I think the reason that Libertarians failed to see–assuming I am right, of course–that a precisely defined amount of money is desirable is that they want as little government as possible. Yet, too little means chaos. If we allow money to expand and contract, then real purchasing power likewise goes back and forth in ways that can be manipulated.

If we posit, as I did in a previous post, that what is desirable is NO CHANGE in the money supply, and MUCH CHANGE in the supply of material goods, then that is a function of the government.

Let us call the opposing poles Capitalism and Inflationism, where inflation is a means of wealth redistribution (perhaps, it is the outcome, but the net effect is the same, so it doesn’t matter).

What is the means to fix this problem? We abolish the Fed–which prints all our money–what then? Libertarians think that a market will evolve for money, where everything gets sorted out. I see no value in this, since it does not fix, formally and finally, the underlying problem of fluctuating money supplies.

My proposal is that each State print its own currency. You take any dollars you have now, and exchange them for new ones on a certain date. Any money in your bank account automatically transitions. You transition from Federal Reserve Notes, to, say, Texas Reserve Notes.

We need gold in vaults. Who pays for it? This is the question I am having trouble with. Banks? And what is the proper role of banking? Right now, they in effect loan “on margin”. They loan out money, in the expectation that all the depositors will never demand their money at once. Part of the role, now, for the Federal Reserve is to make short term loans so that their books are balanced at the end of each day. Who does that in the future? The States? Does that not replicate on a smaller scale the same problem?
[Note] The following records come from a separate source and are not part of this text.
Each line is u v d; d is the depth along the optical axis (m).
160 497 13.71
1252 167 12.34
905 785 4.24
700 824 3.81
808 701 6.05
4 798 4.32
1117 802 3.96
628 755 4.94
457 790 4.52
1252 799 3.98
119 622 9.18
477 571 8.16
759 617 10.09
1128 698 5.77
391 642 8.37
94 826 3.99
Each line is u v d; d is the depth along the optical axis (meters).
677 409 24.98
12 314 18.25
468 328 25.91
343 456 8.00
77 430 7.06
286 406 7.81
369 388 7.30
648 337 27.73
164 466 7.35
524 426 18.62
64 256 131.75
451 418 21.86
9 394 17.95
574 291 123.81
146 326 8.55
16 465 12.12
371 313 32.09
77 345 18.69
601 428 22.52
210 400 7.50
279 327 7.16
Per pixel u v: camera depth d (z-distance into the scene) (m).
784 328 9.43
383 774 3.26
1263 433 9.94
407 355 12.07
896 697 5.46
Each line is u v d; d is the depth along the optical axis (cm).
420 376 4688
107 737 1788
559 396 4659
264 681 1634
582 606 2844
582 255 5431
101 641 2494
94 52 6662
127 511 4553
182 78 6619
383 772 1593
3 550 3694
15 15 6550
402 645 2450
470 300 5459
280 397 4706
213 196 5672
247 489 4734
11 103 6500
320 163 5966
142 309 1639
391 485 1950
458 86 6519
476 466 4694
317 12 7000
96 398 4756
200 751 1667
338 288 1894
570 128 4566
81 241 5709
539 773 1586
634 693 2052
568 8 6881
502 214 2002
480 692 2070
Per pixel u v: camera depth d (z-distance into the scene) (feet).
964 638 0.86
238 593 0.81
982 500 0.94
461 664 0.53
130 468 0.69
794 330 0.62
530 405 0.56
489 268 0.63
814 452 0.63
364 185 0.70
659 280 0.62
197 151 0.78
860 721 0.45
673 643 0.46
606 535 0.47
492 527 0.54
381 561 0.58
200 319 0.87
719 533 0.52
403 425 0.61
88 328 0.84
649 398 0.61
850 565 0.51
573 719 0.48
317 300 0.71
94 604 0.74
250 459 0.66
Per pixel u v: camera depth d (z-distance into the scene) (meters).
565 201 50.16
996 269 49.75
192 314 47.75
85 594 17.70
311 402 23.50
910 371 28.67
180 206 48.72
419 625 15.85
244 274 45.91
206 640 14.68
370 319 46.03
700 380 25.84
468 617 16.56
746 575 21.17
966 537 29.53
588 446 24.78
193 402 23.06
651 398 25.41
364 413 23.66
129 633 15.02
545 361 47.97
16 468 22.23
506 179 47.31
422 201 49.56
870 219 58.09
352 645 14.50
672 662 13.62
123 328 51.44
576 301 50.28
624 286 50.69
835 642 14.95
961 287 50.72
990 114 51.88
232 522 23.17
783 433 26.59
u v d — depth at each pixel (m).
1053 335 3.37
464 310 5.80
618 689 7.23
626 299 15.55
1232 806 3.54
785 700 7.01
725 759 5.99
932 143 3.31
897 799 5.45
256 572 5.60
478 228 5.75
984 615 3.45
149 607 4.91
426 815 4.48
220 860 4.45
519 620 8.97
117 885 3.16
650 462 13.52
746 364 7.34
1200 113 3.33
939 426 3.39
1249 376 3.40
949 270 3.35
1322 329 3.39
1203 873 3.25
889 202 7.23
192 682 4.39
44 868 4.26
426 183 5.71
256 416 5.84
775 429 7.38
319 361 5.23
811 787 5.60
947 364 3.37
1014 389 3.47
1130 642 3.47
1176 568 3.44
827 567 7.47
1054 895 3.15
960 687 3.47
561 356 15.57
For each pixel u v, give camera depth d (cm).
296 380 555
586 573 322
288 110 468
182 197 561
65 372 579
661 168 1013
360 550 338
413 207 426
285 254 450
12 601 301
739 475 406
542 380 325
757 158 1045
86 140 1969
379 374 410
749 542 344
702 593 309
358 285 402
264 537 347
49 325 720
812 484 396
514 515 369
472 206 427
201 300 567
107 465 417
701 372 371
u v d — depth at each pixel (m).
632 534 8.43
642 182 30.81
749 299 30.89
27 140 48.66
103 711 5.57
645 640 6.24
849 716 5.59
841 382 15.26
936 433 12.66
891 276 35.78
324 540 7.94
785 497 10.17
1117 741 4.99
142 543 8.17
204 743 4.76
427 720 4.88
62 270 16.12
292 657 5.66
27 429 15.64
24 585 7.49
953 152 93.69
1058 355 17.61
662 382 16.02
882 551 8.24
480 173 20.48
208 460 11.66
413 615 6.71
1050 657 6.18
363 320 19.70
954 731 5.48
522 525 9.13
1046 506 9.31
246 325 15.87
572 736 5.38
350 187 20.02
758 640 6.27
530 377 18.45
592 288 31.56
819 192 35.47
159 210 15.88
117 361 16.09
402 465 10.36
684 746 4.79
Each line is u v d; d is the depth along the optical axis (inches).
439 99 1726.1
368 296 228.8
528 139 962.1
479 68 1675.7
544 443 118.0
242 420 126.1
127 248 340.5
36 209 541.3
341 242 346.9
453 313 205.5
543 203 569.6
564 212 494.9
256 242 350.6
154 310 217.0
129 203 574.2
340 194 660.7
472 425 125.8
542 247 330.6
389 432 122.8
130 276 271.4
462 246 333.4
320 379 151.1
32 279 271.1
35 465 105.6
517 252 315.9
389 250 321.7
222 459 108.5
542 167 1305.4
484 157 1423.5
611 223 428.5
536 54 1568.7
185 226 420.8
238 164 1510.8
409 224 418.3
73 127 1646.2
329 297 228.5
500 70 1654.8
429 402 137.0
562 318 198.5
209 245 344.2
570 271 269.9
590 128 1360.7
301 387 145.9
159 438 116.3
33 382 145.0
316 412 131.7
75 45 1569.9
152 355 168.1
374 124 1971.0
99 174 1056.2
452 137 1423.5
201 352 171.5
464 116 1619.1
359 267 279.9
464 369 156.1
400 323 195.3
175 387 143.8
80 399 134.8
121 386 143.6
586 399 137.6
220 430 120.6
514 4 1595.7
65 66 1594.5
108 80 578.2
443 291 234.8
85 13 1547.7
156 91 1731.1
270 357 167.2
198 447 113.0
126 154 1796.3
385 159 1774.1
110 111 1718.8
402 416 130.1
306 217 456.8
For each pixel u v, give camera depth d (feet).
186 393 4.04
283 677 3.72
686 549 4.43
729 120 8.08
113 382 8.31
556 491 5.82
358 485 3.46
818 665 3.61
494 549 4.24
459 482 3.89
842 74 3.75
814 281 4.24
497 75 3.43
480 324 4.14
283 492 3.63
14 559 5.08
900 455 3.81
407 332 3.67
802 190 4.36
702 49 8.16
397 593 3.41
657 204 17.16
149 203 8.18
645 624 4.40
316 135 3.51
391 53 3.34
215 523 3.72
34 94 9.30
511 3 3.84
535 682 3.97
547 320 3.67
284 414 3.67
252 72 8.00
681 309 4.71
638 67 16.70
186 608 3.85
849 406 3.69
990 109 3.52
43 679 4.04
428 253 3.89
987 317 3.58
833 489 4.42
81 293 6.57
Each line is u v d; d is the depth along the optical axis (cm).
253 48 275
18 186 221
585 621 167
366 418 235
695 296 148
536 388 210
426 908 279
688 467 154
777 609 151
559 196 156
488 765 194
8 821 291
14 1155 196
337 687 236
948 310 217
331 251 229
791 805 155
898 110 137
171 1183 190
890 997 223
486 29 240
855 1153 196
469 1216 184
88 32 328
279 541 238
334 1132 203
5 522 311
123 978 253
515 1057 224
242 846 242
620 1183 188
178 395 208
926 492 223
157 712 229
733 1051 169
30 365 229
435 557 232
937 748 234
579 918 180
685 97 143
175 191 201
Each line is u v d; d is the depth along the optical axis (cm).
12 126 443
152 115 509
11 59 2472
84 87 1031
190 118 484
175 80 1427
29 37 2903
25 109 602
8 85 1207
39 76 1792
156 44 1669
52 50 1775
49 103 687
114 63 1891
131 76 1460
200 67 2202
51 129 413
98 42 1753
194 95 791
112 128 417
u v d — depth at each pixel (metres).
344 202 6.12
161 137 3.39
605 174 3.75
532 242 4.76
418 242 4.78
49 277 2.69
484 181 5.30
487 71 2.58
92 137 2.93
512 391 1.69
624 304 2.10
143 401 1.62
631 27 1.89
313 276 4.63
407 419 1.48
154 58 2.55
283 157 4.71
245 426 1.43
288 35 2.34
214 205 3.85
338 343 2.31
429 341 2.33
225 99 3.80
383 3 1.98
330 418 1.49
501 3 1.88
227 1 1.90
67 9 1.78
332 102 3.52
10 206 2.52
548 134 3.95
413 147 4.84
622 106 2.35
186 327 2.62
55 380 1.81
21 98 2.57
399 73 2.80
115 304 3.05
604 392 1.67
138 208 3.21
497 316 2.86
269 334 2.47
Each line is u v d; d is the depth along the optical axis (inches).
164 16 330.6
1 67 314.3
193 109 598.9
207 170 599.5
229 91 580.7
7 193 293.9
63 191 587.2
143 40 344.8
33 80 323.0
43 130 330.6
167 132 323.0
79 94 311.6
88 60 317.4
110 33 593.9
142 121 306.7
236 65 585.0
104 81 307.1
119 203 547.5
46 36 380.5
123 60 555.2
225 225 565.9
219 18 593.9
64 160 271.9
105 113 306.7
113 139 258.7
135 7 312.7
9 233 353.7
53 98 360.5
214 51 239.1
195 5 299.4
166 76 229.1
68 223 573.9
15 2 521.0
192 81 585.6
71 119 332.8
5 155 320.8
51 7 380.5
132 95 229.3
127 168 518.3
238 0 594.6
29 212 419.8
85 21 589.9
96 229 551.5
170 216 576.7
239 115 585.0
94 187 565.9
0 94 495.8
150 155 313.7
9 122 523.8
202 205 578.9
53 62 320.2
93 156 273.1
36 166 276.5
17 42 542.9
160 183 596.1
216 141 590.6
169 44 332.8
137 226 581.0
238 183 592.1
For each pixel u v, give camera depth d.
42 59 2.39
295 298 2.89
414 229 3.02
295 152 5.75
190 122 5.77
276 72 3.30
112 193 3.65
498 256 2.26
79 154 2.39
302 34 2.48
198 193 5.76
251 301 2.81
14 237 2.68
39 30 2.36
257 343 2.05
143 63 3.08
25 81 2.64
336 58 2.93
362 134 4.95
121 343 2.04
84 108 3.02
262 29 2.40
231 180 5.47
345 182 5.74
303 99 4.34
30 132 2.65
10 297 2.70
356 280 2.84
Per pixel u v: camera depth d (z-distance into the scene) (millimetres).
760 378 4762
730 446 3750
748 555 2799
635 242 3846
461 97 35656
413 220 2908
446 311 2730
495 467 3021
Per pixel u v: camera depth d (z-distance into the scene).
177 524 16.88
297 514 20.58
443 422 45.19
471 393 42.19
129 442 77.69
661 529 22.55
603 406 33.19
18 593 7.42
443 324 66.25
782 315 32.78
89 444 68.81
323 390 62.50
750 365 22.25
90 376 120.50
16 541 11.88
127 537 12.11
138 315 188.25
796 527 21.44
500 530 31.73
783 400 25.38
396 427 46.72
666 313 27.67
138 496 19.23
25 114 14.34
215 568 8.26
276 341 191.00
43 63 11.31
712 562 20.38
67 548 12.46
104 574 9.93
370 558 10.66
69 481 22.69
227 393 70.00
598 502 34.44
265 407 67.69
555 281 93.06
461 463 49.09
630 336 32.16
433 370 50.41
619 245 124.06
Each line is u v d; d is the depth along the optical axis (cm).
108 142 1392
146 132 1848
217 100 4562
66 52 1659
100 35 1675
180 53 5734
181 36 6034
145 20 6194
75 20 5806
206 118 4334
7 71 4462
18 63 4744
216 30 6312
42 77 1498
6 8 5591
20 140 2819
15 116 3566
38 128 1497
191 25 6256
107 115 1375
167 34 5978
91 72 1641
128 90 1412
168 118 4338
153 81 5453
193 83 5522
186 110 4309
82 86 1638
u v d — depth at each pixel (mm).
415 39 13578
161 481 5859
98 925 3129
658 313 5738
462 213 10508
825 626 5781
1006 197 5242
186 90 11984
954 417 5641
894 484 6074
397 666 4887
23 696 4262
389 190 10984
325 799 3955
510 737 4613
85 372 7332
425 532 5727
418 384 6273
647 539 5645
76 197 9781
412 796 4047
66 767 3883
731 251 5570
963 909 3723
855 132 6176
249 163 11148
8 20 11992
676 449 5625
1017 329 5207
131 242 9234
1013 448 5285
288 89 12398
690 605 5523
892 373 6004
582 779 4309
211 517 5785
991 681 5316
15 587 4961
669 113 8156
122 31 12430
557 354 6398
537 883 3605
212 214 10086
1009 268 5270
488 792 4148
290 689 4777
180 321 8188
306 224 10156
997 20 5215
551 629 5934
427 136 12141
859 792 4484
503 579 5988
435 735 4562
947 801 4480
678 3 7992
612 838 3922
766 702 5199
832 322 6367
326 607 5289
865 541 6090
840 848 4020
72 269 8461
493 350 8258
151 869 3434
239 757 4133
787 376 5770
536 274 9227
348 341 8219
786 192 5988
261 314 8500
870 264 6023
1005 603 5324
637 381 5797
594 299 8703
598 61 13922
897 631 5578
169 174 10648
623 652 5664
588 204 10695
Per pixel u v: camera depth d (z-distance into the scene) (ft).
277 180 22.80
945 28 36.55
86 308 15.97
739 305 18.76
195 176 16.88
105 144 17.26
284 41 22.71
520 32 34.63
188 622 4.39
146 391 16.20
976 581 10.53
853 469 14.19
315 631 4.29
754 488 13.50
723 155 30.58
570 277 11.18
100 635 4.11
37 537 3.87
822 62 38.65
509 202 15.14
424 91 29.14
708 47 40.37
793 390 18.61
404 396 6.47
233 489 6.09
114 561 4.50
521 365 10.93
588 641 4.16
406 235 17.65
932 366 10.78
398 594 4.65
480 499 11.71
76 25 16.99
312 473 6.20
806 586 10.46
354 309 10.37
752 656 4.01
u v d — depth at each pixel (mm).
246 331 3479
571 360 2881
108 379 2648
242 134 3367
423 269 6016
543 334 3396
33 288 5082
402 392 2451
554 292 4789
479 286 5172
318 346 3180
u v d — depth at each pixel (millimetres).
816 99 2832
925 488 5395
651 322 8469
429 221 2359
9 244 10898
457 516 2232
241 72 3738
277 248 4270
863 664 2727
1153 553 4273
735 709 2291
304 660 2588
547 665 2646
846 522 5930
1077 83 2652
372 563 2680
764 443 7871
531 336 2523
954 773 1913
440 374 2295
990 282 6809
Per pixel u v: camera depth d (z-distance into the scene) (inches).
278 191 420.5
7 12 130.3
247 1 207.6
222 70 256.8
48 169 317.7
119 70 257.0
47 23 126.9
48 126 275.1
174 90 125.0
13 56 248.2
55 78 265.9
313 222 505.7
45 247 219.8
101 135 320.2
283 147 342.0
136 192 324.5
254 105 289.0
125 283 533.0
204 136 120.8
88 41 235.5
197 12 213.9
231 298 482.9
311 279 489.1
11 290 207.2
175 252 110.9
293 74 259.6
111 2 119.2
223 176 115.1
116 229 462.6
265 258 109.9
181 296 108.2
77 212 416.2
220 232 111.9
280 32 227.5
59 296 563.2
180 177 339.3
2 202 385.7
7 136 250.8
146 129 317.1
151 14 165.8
One general statement that can be made is that banks, like any other business, need to be free to stand or fall as businesses. I am not opposed to States providing something like the FDIC to prevent panics, but perhaps we pass laws that state that the Board of Directors and CEO of any firm that uses that money go to jail for 5 years. We get the protection, but we disincent risk taking with other peoples money.

I’m still working all this out. You can see my method in these blog posts. I just take a thought, ponder it, chew it, move it around, stretch it, bounce it, throw it in the air, drop it in water, and somehow through the process it expands, and gets more clear. I use logic to jump from stone to stone where I can, and dream the big perceptions. It usually seems to work out, I think. Unless I am being stupid, which one must always remember is a real possibility.